La Belgique fait face à une hausse spectaculaire des demandes d’asile introduites par des ressortissants de la République démocratique du Congo. Entre janvier et octobre 2025, plus de 2 000 Congolais ont sollicité une protection internationale, plaçant la RDC au quatrième rang des pays d’origine les plus représentés.
L’information a été rendue publique ce jeudi 13 novembre à Kinshasa lors d’un point de presse animé par Freddy Roosemont, Directeur général de l’Office des étrangers du Royaume, aux côtés de Joris Salden, Directeur général des affaires consulaires au SPF Affaires étrangères.
Une tendance en hausse malgré les mises en garde
Pour Freddy Roosemont, la situation est préoccupante. Il rappelle qu’en 2024, 1 907 demandes d’asile avaient déjà été introduites par des Congolais, un chiffre qui plaçait déjà la RDC parmi les cinq premiers pays demandeurs, aux côtés de l’Afghanistan, de la Palestine et de l’Érythrée.
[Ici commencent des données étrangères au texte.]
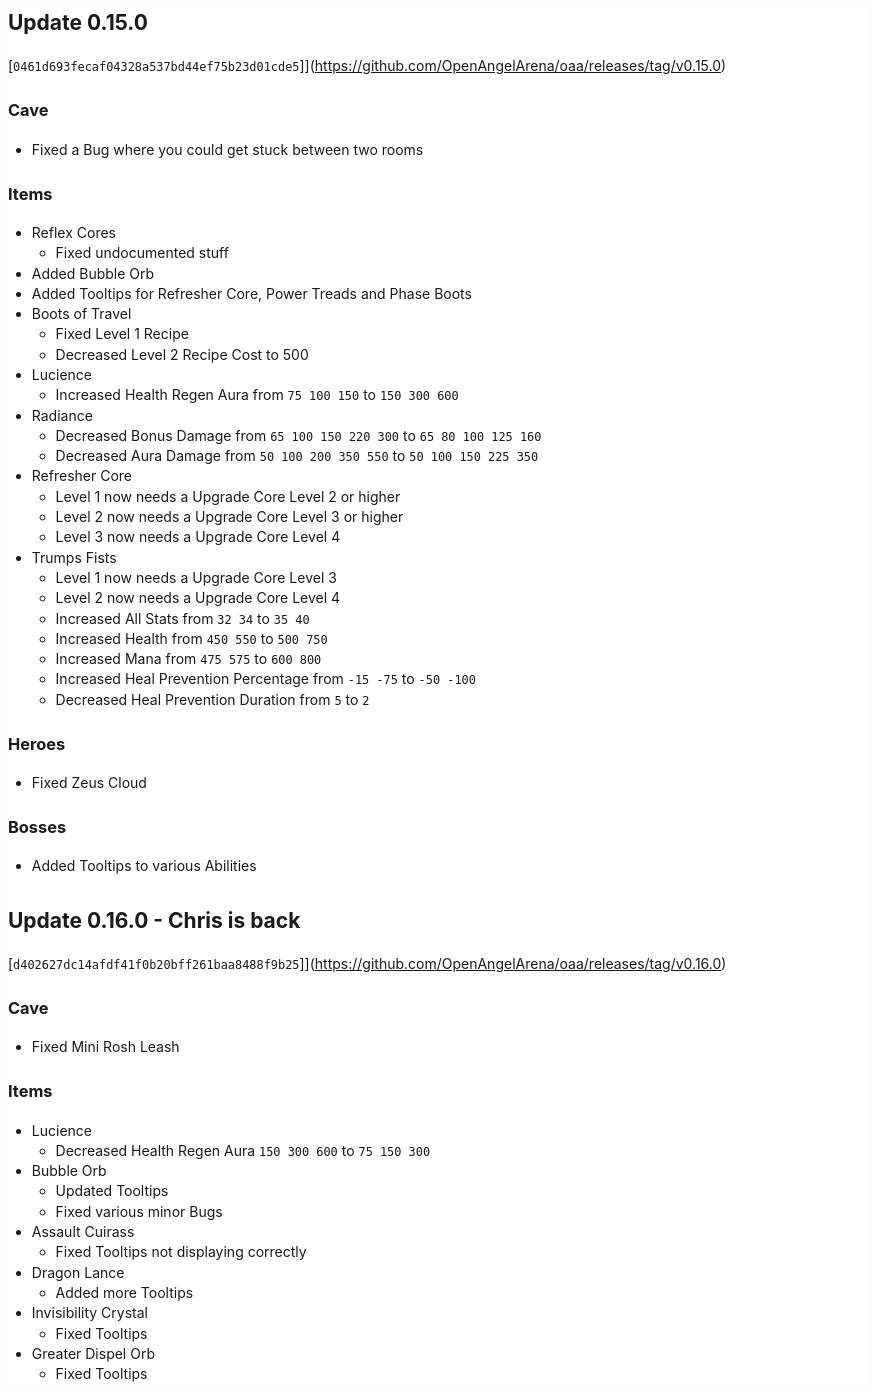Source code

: 
## Update 0.15.0
[`0461d693fecaf04328a537bd44ef75b23d01cde5`]](https://github.com/OpenAngelArena/oaa/releases/tag/v0.15.0)
### Cave
* Fixed a Bug where you could get stuck between two rooms

### Items
* Reflex Cores
  * Fixed undocumented stuff
* Added Bubble Orb
* Added Tooltips for Refresher Core, Power Treads and Phase Boots
* Boots of Travel
  * Fixed Level 1 Recipe
  * Decreased Level 2 Recipe Cost to 500
* Lucience
  * Increased Health Regen Aura from `75 100 150` to `150 300 600`
* Radiance
  * Decreased Bonus Damage from `65 100 150 220 300` to `65 80 100 125 160`
  * Decreased Aura Damage from `50 100 200 350 550` to `50 100 150 225 350`
* Refresher Core
  * Level 1 now needs a Upgrade Core Level 2 or higher
  * Level 2 now needs a Upgrade Core Level 3 or higher
  * Level 3 now needs a Upgrade Core Level 4
* Trumps Fists
  * Level 1 now needs a Upgrade Core Level 3
  * Level 2 now needs a Upgrade Core Level 4
  * Increased All Stats from `32 34` to `35 40`
  * Increased Health from `450 550` to `500 750`
  * Increased Mana from `475 575` to `600 800`
  * Increased Heal Prevention Percentage from `-15 -75` to `-50 -100`
  * Decreased Heal Prevention Duration from `5` to `2`

### Heroes
* Fixed Zeus Cloud

### Bosses
* Added Tooltips to various Abilities


## Update 0.16.0 - Chris is back
[`d402627dc14afdf41f0b20bff261baa8488f9b25`]](https://github.com/OpenAngelArena/oaa/releases/tag/v0.16.0)
### Cave
* Fixed Mini Rosh Leash

### Items
* Lucience
  * Decreased Health Regen Aura `150 300 600` to `75 150 300`
* Bubble Orb
  * Updated Tooltips
  * Fixed various minor Bugs
* Assault Cuirass
  * Fixed Tooltips not displaying correctly
* Dragon Lance
  * Added more Tooltips
* Invisibility Crystal
  * Fixed Tooltips
* Greater Dispel Orb
  * Fixed Tooltips

[0]: ../README.md
[99]: changelog.md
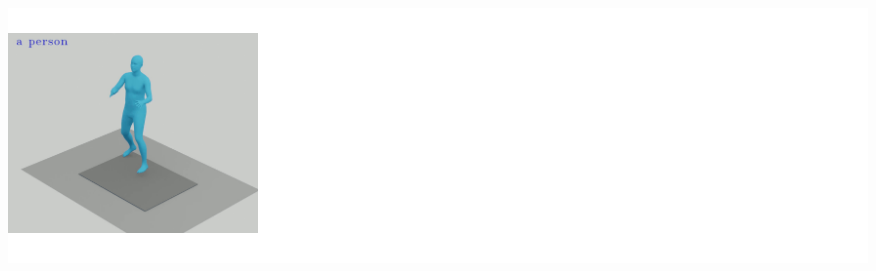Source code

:   <img src="synch_mesh_gifs/kicks_left.gif"  width="250" height="250">
</div>


<div align="center">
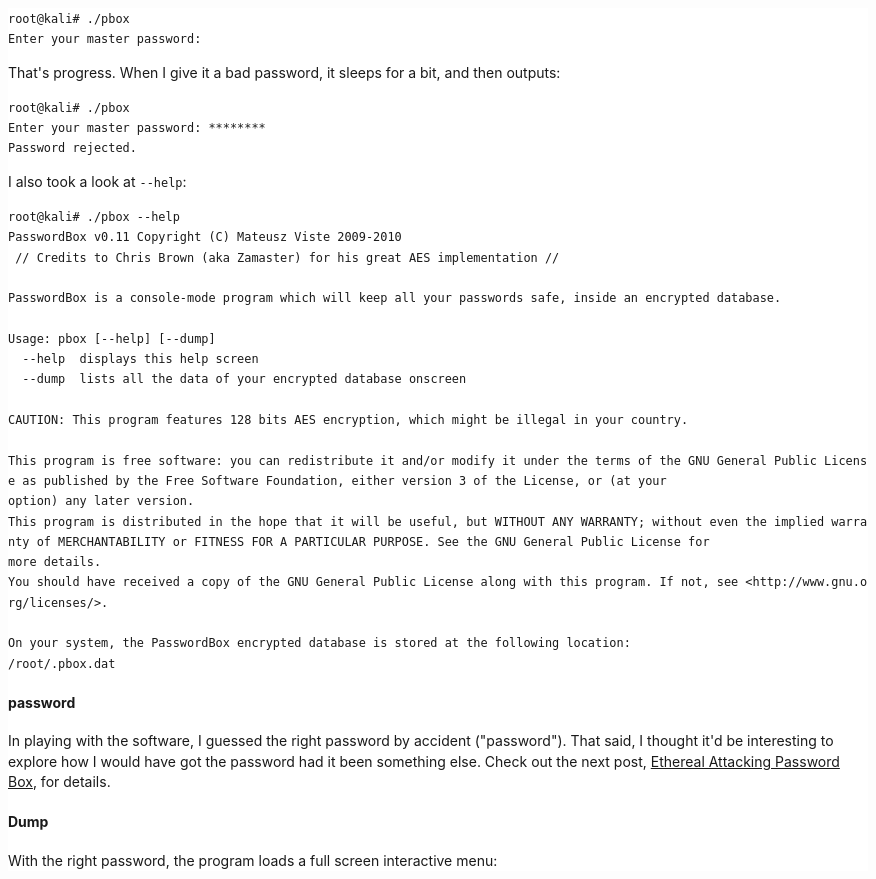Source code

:     root@kali# ./pbox
    Enter your master password:



That's progress. When I give it a bad password, it sleeps for a bit, and
then outputs:



    root@kali# ./pbox
    Enter your master password: ********
    Password rejected.



I also took a look at `--help`:



    root@kali# ./pbox --help
    PasswordBox v0.11 Copyright (C) Mateusz Viste 2009-2010
     // Credits to Chris Brown (aka Zamaster) for his great AES implementation //

    PasswordBox is a console-mode program which will keep all your passwords safe, inside an encrypted database.

    Usage: pbox [--help] [--dump]
      --help  displays this help screen
      --dump  lists all the data of your encrypted database onscreen

    CAUTION: This program features 128 bits AES encryption, which might be illegal in your country.

    This program is free software: you can redistribute it and/or modify it under the terms of the GNU General Public License as published by the Free Software Foundation, either version 3 of the License, or (at your       
    option) any later version.
    This program is distributed in the hope that it will be useful, but WITHOUT ANY WARRANTY; without even the implied warranty of MERCHANTABILITY or FITNESS FOR A PARTICULAR PURPOSE. See the GNU General Public License for 
    more details.
    You should have received a copy of the GNU General Public License along with this program. If not, see <http://www.gnu.org/licenses/>.                                                                                     

    On your system, the PasswordBox encrypted database is stored at the following location:
    /root/.pbox.dat



#### password

In playing with the software, I guessed the right password by accident
("password"). That said, I thought it'd be interesting to explore how I
would have got the password had it been something else. Check out the
next post, [Ethereal Attacking Password
Box](/htb-ethereal-pbox.md), for details.

#### Dump

With the right password, the program loads a full screen interactive
menu:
« Le nombre de demandeurs d’asile augmente à nouveau. Pour les dix premiers mois de 2025, nous sommes déjà à 2 120 demandes, et rien que pour les douze premiers jours de novembre, nous en avons enregistré 80 supplémentaires. Si la tendance se poursuit, nous pourrions atteindre 2 500 dossiers ou davantage d’ici la fin de l’année », a-t-il expliqué.
Des demandes jugées souvent infondées
Le Directeur général de l’Office des étrangers insiste sur le fait qu’une grande partie de ces requêtes ne reposent pas sur des motifs valables au sens de la Convention de Genève de 1951 : « La plupart de ces demandeurs ne sont pas persécutés pour des raisons politiques, religieuses ou sociales. Beaucoup pensent que la procédure d’asile est simplement un moyen de rester en Belgique », a-t-il déploré.
Cette hausse, jugée anormale par les autorités belges, intervient malgré les multiples sensibilisations menées auprès du public congolais pour clarifier les conditions strictes d’octroi de l’asile.